The engineer had also determined the issue came down to a change that was added to Linux 6.11 back in May 2023. Called “load late on both threads,” this was supposed to address microcode updates for AMD CPUs that have simultaneous multi-threading (SMT), which is essentially every Zen-based CPU since 2017. SMT gives each core two threads, hence the “both threads” part of the patch.
According to the AMD employee who wrote the “both threads” code, Linux originally checked whether a given microcode update was fine to apply on just one thread or needed to be applied to both threads. However, their patch removed this check, which meant microcode updates would always be applied to both threads going forward.
However, the Nokia engineer argued that microcode updates would be successfully applied to one thread, and then applied to the other even though this was unnecessary and caused boot times to go up dramatically.

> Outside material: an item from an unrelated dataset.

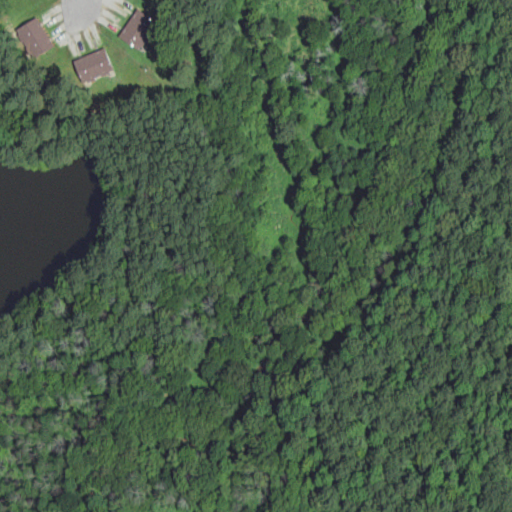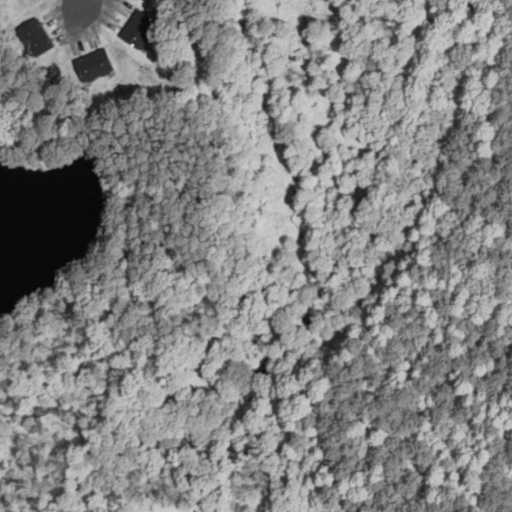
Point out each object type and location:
road: (103, 22)
building: (140, 29)
building: (35, 37)
building: (95, 65)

“It is claimed that the added late loading does no harm on any CPU newer than Bulldozer. Yet, based on my observations, I think this statement may be incorrect,” the Nokia employee wrote in an email to the AMD engineer who wrote the “both threads” patch. Not even a full month later, the engineer submitted a patch to the 6.13-rc1 kernel today that fixes the issue by flushing microcode updates out of the CPU’s memory buffer, preventing the update from going through a second time.
According to Phoronix, this patch should also be backported to previous stable releases of the Linux kernel, allowing for distros based on pre-6.13 kernels to receive the fix for slow boot times on AMD’s early Zen cores.
Considering the problem was only noticed this month, despite existing for over a year, it’s probable that it didn’t impact very many users or organizations. That’s not surprising since the original Zen CPUs debuted in 2017, and Zen 2 chips arrived in 2019; at this point, very few computers are still running these relatively old CPUs.